**DOCUMENT TEXT**
The Black Cat

The Black Cat Summary and Analysis of "The Black Cat"


The narrator is giving his story while in jail; he is going to be put to death tomorrow. He knows his narrative will invite disbelief, but he promises he is neither lying nor dreaming. All he wants to do now is unburden his soul and lay before the reader “a series of mere household events.” To him, they seem to be nothing but horror, but perhaps someday someone can explain them away by natural causes and effects.

From childhood, the narrator was known for his docility and compassion, particularly towards animals. He never felt happier than when he was caressing an animal. When he married, it was to a woman with the same disposition as him, and they had many pets.

One of the pets was a beautiful black cat without a single white bit of fur. The narrator and his wife loved the cat, but his wife often, albeit jokingly, referenced the old adage that black cats were witches in disguise. The cat was named Pluto and he was the narrator’s favorite pet.

Over time, the narrator’s temperament changed. He became day by day “more moody, more irritable, more regardless of the feelings of others.” He cursed his wife and eventually came to inflict violence upon her. He also lashed out at his pets, though for a while his love for the black cat left that animal unscathed.

Eventually, even Pluto felt the narrator’s wrath. One night, the narrator felt convicted that Pluto was avoiding him; feeling a surge of drunken rage, he picked up a knife and cut out one of the cat’s eyes.

**SUPPLIED RECORDS**
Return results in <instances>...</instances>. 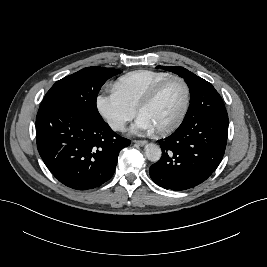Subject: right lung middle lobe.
Wrapping results in <instances>:
<instances>
[{
    "label": "right lung middle lobe",
    "mask_w": 267,
    "mask_h": 267,
    "mask_svg": "<svg viewBox=\"0 0 267 267\" xmlns=\"http://www.w3.org/2000/svg\"><path fill=\"white\" fill-rule=\"evenodd\" d=\"M119 70L87 67L57 81L46 93L44 101L60 104L91 120L102 119L96 106L103 84Z\"/></svg>",
    "instance_id": "1"
}]
</instances>
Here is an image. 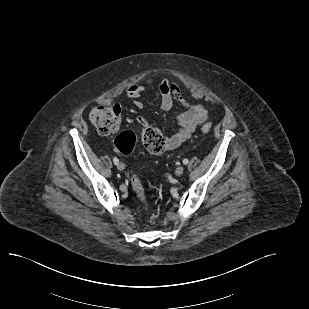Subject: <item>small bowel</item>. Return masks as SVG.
Returning <instances> with one entry per match:
<instances>
[{"label":"small bowel","mask_w":309,"mask_h":309,"mask_svg":"<svg viewBox=\"0 0 309 309\" xmlns=\"http://www.w3.org/2000/svg\"><path fill=\"white\" fill-rule=\"evenodd\" d=\"M157 89L161 95V108L170 110L177 103L181 107L177 115V131L165 141V149L173 150L191 137L193 132L208 119V110L201 104L192 105L181 95L179 85L169 79L163 78L158 81L149 78L142 84H133L126 89V95L133 101L134 105L142 109L144 107L141 97L145 92ZM141 127L148 126L147 120L140 116L137 119Z\"/></svg>","instance_id":"obj_1"}]
</instances>
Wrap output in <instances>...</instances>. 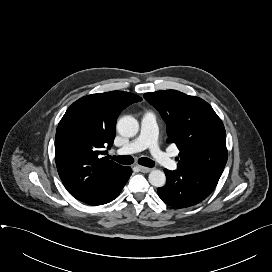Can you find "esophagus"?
<instances>
[{"instance_id": "obj_1", "label": "esophagus", "mask_w": 272, "mask_h": 272, "mask_svg": "<svg viewBox=\"0 0 272 272\" xmlns=\"http://www.w3.org/2000/svg\"><path fill=\"white\" fill-rule=\"evenodd\" d=\"M139 170L143 173H148L153 170V168L144 167V166H138Z\"/></svg>"}]
</instances>
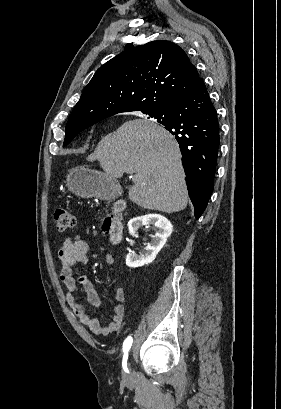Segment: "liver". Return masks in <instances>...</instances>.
<instances>
[{"label": "liver", "mask_w": 281, "mask_h": 409, "mask_svg": "<svg viewBox=\"0 0 281 409\" xmlns=\"http://www.w3.org/2000/svg\"><path fill=\"white\" fill-rule=\"evenodd\" d=\"M87 160H99L105 174H133L129 198L142 209L178 213L186 209L188 190L178 144L154 120L135 118L101 138Z\"/></svg>", "instance_id": "liver-1"}]
</instances>
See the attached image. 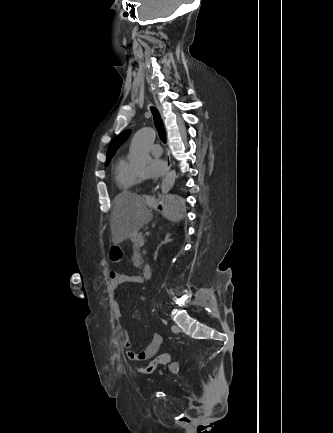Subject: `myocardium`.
<instances>
[{
    "label": "myocardium",
    "instance_id": "myocardium-1",
    "mask_svg": "<svg viewBox=\"0 0 333 433\" xmlns=\"http://www.w3.org/2000/svg\"><path fill=\"white\" fill-rule=\"evenodd\" d=\"M137 179L140 180L142 178V173L136 169Z\"/></svg>",
    "mask_w": 333,
    "mask_h": 433
}]
</instances>
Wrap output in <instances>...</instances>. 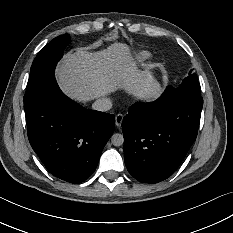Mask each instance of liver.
Instances as JSON below:
<instances>
[{"instance_id": "1", "label": "liver", "mask_w": 233, "mask_h": 233, "mask_svg": "<svg viewBox=\"0 0 233 233\" xmlns=\"http://www.w3.org/2000/svg\"><path fill=\"white\" fill-rule=\"evenodd\" d=\"M62 93L77 103L87 104L122 92L142 103H153L163 93L152 71L138 66L127 42L114 41L103 49L76 47L66 52L55 69Z\"/></svg>"}]
</instances>
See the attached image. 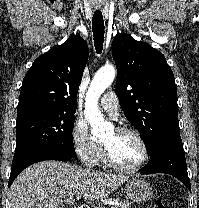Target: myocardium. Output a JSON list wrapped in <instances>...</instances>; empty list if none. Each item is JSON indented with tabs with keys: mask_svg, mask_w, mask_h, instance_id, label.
I'll use <instances>...</instances> for the list:
<instances>
[{
	"mask_svg": "<svg viewBox=\"0 0 199 208\" xmlns=\"http://www.w3.org/2000/svg\"><path fill=\"white\" fill-rule=\"evenodd\" d=\"M116 133L118 134H126V135H132L134 136L138 142L141 144L143 149V157L142 159L134 166H124L118 162H116L113 157L111 156L110 152L106 148L105 145H102L103 147V161L104 163L109 166L110 168H113L115 170L126 172V173H133L138 170H140L142 167H144L150 158L149 153V147L147 142L145 141L144 137L135 129L128 128V127H120L115 129Z\"/></svg>",
	"mask_w": 199,
	"mask_h": 208,
	"instance_id": "myocardium-1",
	"label": "myocardium"
}]
</instances>
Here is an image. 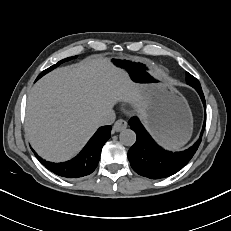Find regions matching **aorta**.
Returning <instances> with one entry per match:
<instances>
[{
  "instance_id": "obj_1",
  "label": "aorta",
  "mask_w": 231,
  "mask_h": 231,
  "mask_svg": "<svg viewBox=\"0 0 231 231\" xmlns=\"http://www.w3.org/2000/svg\"><path fill=\"white\" fill-rule=\"evenodd\" d=\"M120 142L126 146H132L136 142V133L131 129H124L119 135Z\"/></svg>"
}]
</instances>
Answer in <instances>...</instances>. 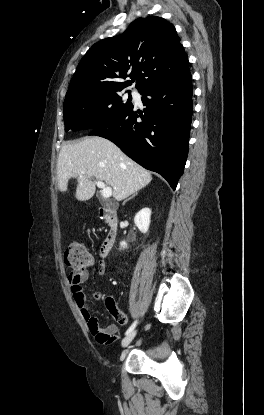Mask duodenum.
I'll return each instance as SVG.
<instances>
[{
    "label": "duodenum",
    "instance_id": "1",
    "mask_svg": "<svg viewBox=\"0 0 264 415\" xmlns=\"http://www.w3.org/2000/svg\"><path fill=\"white\" fill-rule=\"evenodd\" d=\"M98 216L107 225V234L103 239L101 246V256L105 258L112 249L119 231V219L117 211L110 208L108 205H102L97 210Z\"/></svg>",
    "mask_w": 264,
    "mask_h": 415
}]
</instances>
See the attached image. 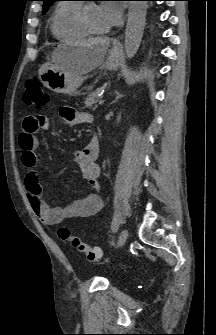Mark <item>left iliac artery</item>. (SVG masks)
I'll return each mask as SVG.
<instances>
[{
    "instance_id": "44dca946",
    "label": "left iliac artery",
    "mask_w": 216,
    "mask_h": 335,
    "mask_svg": "<svg viewBox=\"0 0 216 335\" xmlns=\"http://www.w3.org/2000/svg\"><path fill=\"white\" fill-rule=\"evenodd\" d=\"M112 232L116 233L119 229V224L118 223H113L111 226Z\"/></svg>"
}]
</instances>
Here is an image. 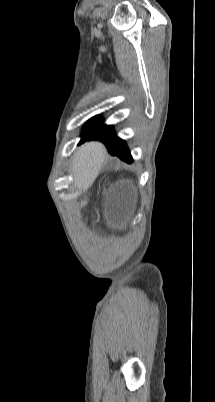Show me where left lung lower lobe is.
Here are the masks:
<instances>
[{
	"instance_id": "left-lung-lower-lobe-1",
	"label": "left lung lower lobe",
	"mask_w": 215,
	"mask_h": 402,
	"mask_svg": "<svg viewBox=\"0 0 215 402\" xmlns=\"http://www.w3.org/2000/svg\"><path fill=\"white\" fill-rule=\"evenodd\" d=\"M87 140H99L105 144L108 152L111 155L118 156L121 160L127 163H131L133 161L125 141L116 136L112 126L103 125L96 132L87 136H82L80 143H83Z\"/></svg>"
}]
</instances>
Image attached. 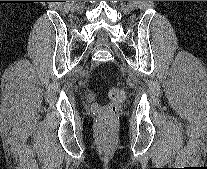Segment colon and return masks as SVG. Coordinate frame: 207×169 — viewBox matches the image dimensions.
<instances>
[{"label":"colon","mask_w":207,"mask_h":169,"mask_svg":"<svg viewBox=\"0 0 207 169\" xmlns=\"http://www.w3.org/2000/svg\"><path fill=\"white\" fill-rule=\"evenodd\" d=\"M124 91L119 87H112L109 90L110 103L102 109H97L100 115L98 123L99 133L103 137L110 136L113 131V121L120 103L124 100Z\"/></svg>","instance_id":"colon-1"}]
</instances>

**REQUIRED WORK**
• a. Repeat everything in the summary of "The Black Cat" from "One of the pets" down to "narrator’s favorite pet.".
• b. Go on with the summary of "The Black Cat" from the point where it stops.

**TASK RESPONSES**
• a.
One of the pets was a beautiful black cat without a single white bit of fur. The narrator and his wife loved the cat, but his wife often, albeit jokingly, referenced the old adage that black cats were witches in disguise. The cat was named Pluto and he was the narrator’s favorite pet.

• b.
The next morning, the narrator felt ashamed of what he’d done and swore he would be better. This resolution did not hold.

Pluto healed, but its eye was frightful. He hid from the narrator, which first saddened the narrator but then made him irritated and angry.

The narrator finally felt that the spirit of perverseness had inexorably come upon him. He saw this as “one of the primitive impulses of the human heart… Who has not, a hundred times, found himself committing a vile or a silly action, for no other reason than he knows he should not?

One day, in cold blood, the narrator slipped a noose around the animal’s neck and hung it on the limb of a tree. He cried tears of remorse because he knew the animal had loved him, he knew it had not done anything wrong, and he knew he was sinning. Regardless, he could not control himself.

On the night of the crime, the narrator and his wife were roused by screams of “fire!” Their entire house burned down that night and they barely emerged unscathed. The next day, the narrator inspected the ruins. Only one wall remained, and, surrounded by neighbors craning their necks, the narrator looked at it closely—the outline of a large black cat could be seen in it. The narrator was shocked and terrified by this illusion. He finally realized what had happened: a neighbor must have taken the hanged cat and thrown it into the window to wake the sleepers, and the body left its impression on the wall because the plaster was only recently spread.

Though the narrator had an explanation, he was still perturbed. He thought of the cat for months and came to wish that he had it back. One night at a drinking den, he found one that was like his old one, though with a splash of white fur. He offered to buy it from the landlord, but the man said he’d never seen it before.

The narrator brought the cat home and his wife fell in love with it, but it wasn’t long before the cat’s excessive attention began to bother the narrator. Furthermore, this cat was also missing an eye like Pluto. The cat followed the narrator everywhere he went and he felt extreme dread. He even began to notice that the cat’s white mark, which before had seemed insignificant, now took on the shape of a gallows.

The narrator could not forestall his nightmares or torments anymore. He slipped fully into his evilness; moody, terrible thoughts were his constant companions.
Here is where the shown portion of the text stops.